Greater Hungary (political Concept) - Modern Era

Modern Era

The following table lists areas with Hungarian population in neighboring countries today:

Country, region
Hungarians
Cultural, political center
Proposed autonomy
Romania
parts of Transylvania (mainly Harghita, Covasna and part of Mureş county, Central Romania), see: Hungarians in Romania
1,431,807 (6.6%) in Romania
1,415,718 (19.6%) in Transylvania
Târgu Mureș Székely Land (which would have an area of 13,000 km2 and a population of 809,000 people of which 75.65% Hungarians)
Serbia
parts of Vojvodina in northern Serbia, see: Hungarians in Vojvodina
293,299 (3.91%) in Serbia
290,207 (14.28%) in Vojvodina
Subotica Hungarian Regional Autonomy (which would have an area of 3,813 km2 and a population of 340,007 people of which 52.10% Hungarians and 41.11% South Slavs)
Slovakia
parts of southern Slovakia, see: Hungarians in Slovakia
520,528 (9.7%) Komárno
Ukraine
parts of Zakarpattia Oblast in southwestern Ukraine, see: Hungarians in Ukraine
156,566 (0.3%) in Ukraine
151,533 (12.09%) in Transcarpathia
Berehove

Most people in present-day Hungary reject annexation of neighboring lands though the general public opinion in Hungary is that the Treaty of Trianon was not fair. Territorial revisionist organizations want to change borders and to create Greater Hungary. However, even among these groups there are differences: some want to include only areas with Hungarian ethnic majority, while others want to restore the borders of the pre-Trianon Kingdom of Hungary regardless of ethnic compositions of neighboring countries.

The majority of Hungarians both within Hungary and in neighboring countries accept the Trianon borders as a geopolitical reality and do not strive to alter the status quo, especially not by violent means. However, the fact that one fourth of the world's ethnic Hungarians lives outside the borders of Hungary is not emotionally accepted by most Hungarians.

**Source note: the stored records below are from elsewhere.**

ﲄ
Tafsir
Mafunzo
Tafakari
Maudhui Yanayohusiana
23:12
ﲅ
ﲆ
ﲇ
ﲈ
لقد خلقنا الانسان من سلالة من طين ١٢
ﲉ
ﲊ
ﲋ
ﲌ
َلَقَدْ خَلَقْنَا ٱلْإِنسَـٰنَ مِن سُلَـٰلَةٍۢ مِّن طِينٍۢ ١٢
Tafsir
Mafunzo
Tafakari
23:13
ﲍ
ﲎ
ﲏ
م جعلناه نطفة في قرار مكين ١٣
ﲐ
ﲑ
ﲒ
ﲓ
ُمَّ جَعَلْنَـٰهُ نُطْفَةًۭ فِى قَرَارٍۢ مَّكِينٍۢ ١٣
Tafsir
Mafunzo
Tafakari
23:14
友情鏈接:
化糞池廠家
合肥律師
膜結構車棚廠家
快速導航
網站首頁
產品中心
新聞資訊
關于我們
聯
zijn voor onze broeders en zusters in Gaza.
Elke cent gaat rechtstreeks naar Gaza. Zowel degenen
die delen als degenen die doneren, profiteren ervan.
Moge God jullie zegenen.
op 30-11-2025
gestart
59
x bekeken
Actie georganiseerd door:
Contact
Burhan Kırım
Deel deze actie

There is a growing opinion among Hungarians that if the Hungarian minorities were granted a certain level of cultural autonomy or self-government, like those in Tyrol for instance, this would be sufficient to preserve the national character of the Hungarian minorities abroad, and would thus remove the emotional anxiety most Hungarians feel about the Hungarian minorities' future. For the host countries, this solution might bear the advantage of creating additional loyalty towards the state, via a local self-government that these minorities can perceive as their own. It is notable that concern for cultural preservation, sometimes even for equal social chances of and legal dealings toward Hungarians grows with increased economic hardships of the given country, no one worries for the cultural preservation of Hungarians living in Slovenia or Austria.

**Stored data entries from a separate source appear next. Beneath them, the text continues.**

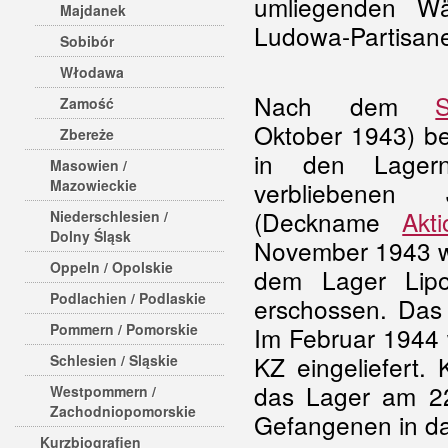
umliegenden Wä
Majdanek
Ludowa-Partisan
Sobibór
Włodawa
Nach dem
S
Zamość
Oktober 1943) be
Zbereże
in den Lagern
Masowien /
Mazowieckie
verbliebenen
(Deckname
Akt
Niederschlesien /
Dolny Śląsk
November 1943 w
Oppeln / Opolskie
dem Lager Lip
Podlachien / Podlaskie
erschossen. Da
Pommern / Pomorskie
Im Februar 1944 
KZ eingeliefert.
Schlesien / Sląskie
das Lager am 22.
Westpommern /
Zachodniopomorskie
Gefangenen in da
Kurzbiografien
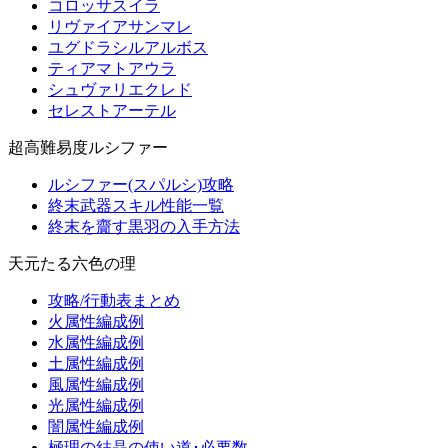
コロッサスイラ
リヴァイアサンマレ
ユグドラシルアルボス
ティアマトアウラ
シュヴァリエクレド
セレストアーテル
超高難易度ルシファー
ルシファー(スパルシ)攻略
終末武器スキル性能一覧
終末を齎す黒羽の入手方法
天元たる六色の理
攻略/行動表まとめ
火属性編成例
水属性編成例
土属性編成例
風属性編成例
光属性編成例
闇属性編成例
極理の結晶の使い道･必要数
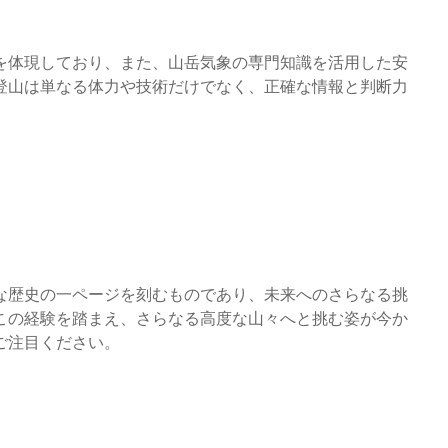
を体現しており、また、山岳気象の専門知識を活用した安
登山は単なる体力や技術だけでなく、正確な情報と判断力
な歴史の一ページを刻むものであり、未来へのさらなる挑
この経験を踏まえ、さらなる高度な山々へと挑む姿が今か
ご注目ください。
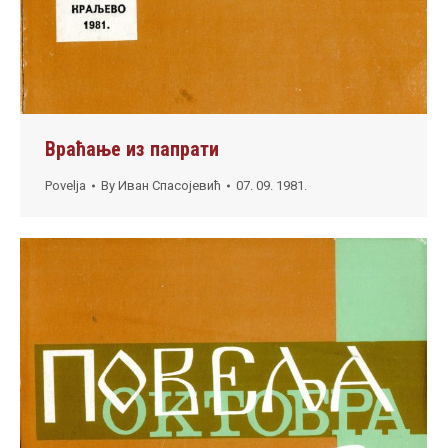
Враћање из папрати
Povelja
By
Иван Спасојевић
07. 09. 1981.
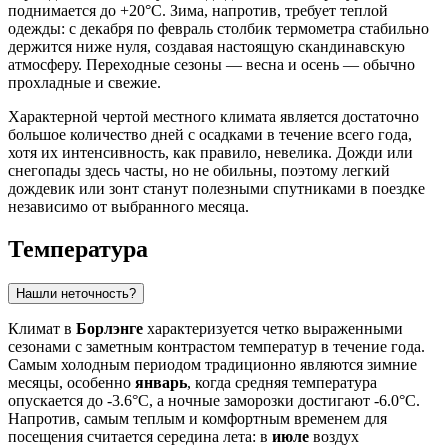
поднимается до +20°C. Зима, напротив, требует теплой
одежды: с декабря по февраль столбик термометра стабильно
держится ниже нуля, создавая настоящую скандинавскую
атмосферу. Переходные сезоны — весна и осень — обычно
прохладные и свежие.
Характерной чертой местного климата является достаточно
большое количество дней с осадками в течение всего года,
хотя их интенсивность, как правило, невелика. Дожди или
снегопады здесь часты, но не обильны, поэтому легкий
дождевик или зонт станут полезными спутниками в поездке
независимо от выбранного месяца.
Температура
Нашли неточность?
Климат в
Борлэнге
характеризуется четко выраженными
сезонами с заметным контрастом температур в течение года.
Самым холодным периодом традиционно являются зимние
месяцы, особенно
январь
, когда средняя температура
опускается до -3.6°C, а ночные заморозки достигают -6.0°C.
Напротив, самым теплым и комфортным временем для
посещения считается середина лета: в
июле
воздух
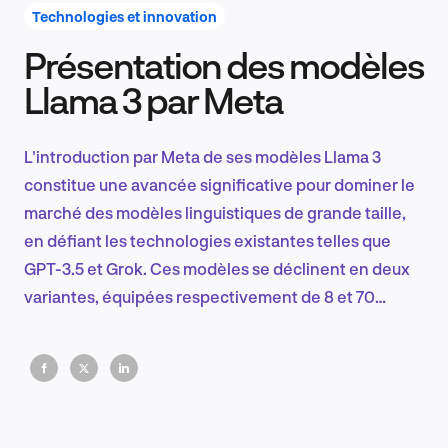
Technologies et innovation
Présentation des modèles
Recherche et conception produit
Llama 3 par Meta
L'introduction par Meta de ses modèles Llama 3
Tendances sectorielles
constitue une avancée significative pour dominer le
marché des modèles linguistiques de grande taille,
en défiant les technologies existantes telles que
GPT-3.5 et Grok. Ces modèles se déclinent en deux
EN
variantes, équipées respectivement de 8 et 70
milliards de paramètres
FR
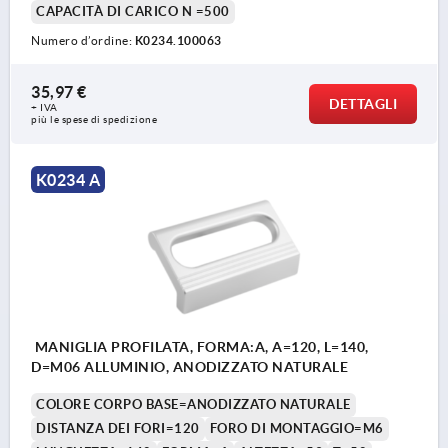
CAPACITÀ DI CARICO N =500
Numero d’ordine:
K0234.100063
35,97 €
DETTAGLI
+ IVA
più le spese di spedizione
K0234 A
MANIGLIA PROFILATA, FORMA:A, A=120, L=140,
D=M06 ALLUMINIO, ANODIZZATO NATURALE
COLORE CORPO BASE=ANODIZZATO NATURALE
DISTANZA DEI FORI=120
FORO DI MONTAGGIO=M6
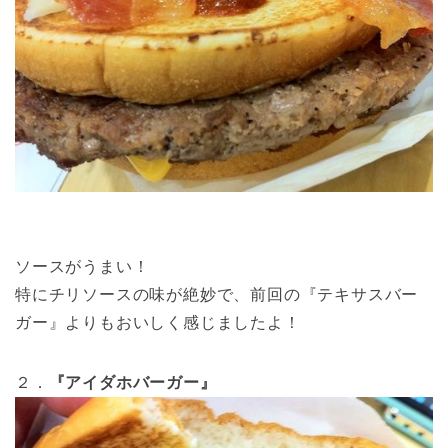
ソースがうまい！
特にチリソースの味が絶妙で、前回の『テキサスバー
ガー』よりもおいしく感じましたよ！
２．
『アイダホバーガー』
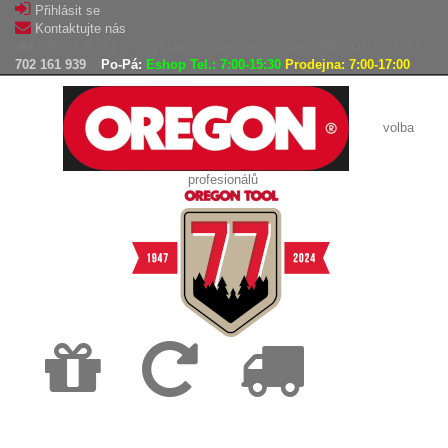
Přihlásit se
Kontaktujte nás
AGROLES, s.r.o. - Výhradní dovozce výrobků OREGON do ČR
702 161 939
Po-Pá:
Eshop Tel.: 7:00-15:30
Prodejna: 7:00-17:00
volba
profesionálů
Doprava
Vrácení
Expedice
zdarma
zboží,
zboží do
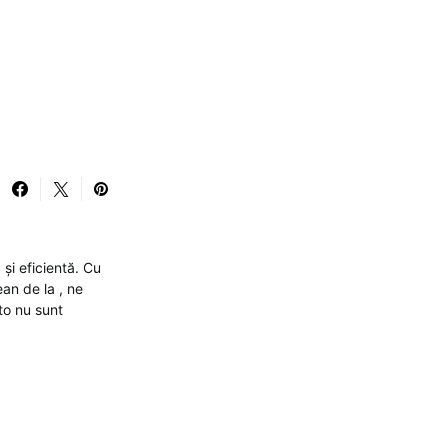
și eficientă. Cu
ean de la , ne
to nu sunt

The important difference between emotional attachment of Hungarians to some territories that were not left to Hungary after the Treaty of Trianon and the general acceptance of the current situation as a geopolitical reality is often ignored by some members of the surrounding nations (see Gheorghe Funar, Ján Slota etc.) and manifestations of a mainly cultural affection are often depicted as irredentist tendencies, especially by the right wing parties in Hungary's neighbors. Another typical mistake is to identify Hungarian political parties or cultural organizations that fight for cultural autonomy (some even for regional autonomy, both are accepted forms of self-government in Europe, but the alarm caused by the latter in the political climate caused by history can be considered justified by more types of people in the surrounding countries) as irredentist groups that support border revision.

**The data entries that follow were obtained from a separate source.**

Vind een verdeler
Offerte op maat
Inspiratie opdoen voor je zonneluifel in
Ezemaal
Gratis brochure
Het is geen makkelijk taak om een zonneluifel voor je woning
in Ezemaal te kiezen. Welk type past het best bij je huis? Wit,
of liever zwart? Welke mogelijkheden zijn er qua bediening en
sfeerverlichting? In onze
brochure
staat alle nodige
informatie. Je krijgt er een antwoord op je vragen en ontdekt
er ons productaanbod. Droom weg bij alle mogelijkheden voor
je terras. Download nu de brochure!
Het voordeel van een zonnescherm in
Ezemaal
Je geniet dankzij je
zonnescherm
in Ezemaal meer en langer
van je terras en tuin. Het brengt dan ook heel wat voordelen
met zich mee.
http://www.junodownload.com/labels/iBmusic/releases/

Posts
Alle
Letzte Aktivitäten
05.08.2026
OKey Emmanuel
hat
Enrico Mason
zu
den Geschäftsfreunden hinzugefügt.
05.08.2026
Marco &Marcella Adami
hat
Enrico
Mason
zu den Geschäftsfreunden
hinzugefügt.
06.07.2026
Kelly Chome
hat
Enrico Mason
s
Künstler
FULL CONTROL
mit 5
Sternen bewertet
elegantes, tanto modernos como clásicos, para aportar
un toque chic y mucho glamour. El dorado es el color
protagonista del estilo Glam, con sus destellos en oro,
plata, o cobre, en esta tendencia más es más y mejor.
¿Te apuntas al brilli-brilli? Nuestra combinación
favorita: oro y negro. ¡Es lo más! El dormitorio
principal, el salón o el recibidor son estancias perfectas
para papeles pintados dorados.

During the Communist era, Marxist-Leninist ideology and Stalin's theory on nationalities considered nationalism to be a malady of a bourgeois capitalism. In Hungary, the minorities' question disappeared from the political agenda. Communist hegemony guaranteed a facade of inter-ethnic peace while failing to secure a lasting accommodation of minority interests in unitary states.

The fall of Communism aroused the expectations of Hungarian minorities in neighboring countries and left Hungary unprepared to deal with the issue. Hungarian politicians campaigned to formalize the rights of Hungarian minorities in neighboring countries, thus causing anxiety in the region. They secured agreements on the necessity for guaranteeing collective rights and formed new Hungarian minority organizations to promote cultural rights and political participation. In Romania, Slovakia, and Yugoslavia (now Serbia), former Communists secured popular legitimacy by accommodating nationalist tendencies that were hostile to minority rights.

The latest controversy caused by the government of Viktor Orbán is when Hungary took the presidency over the EU in 2011 when the "historical timeline" features was presented - among other cultural, historical and scientific symbols or images of Hungary - an 1848 map of Greater Hungary, when Budapest ruled over large swathes of its neighbors.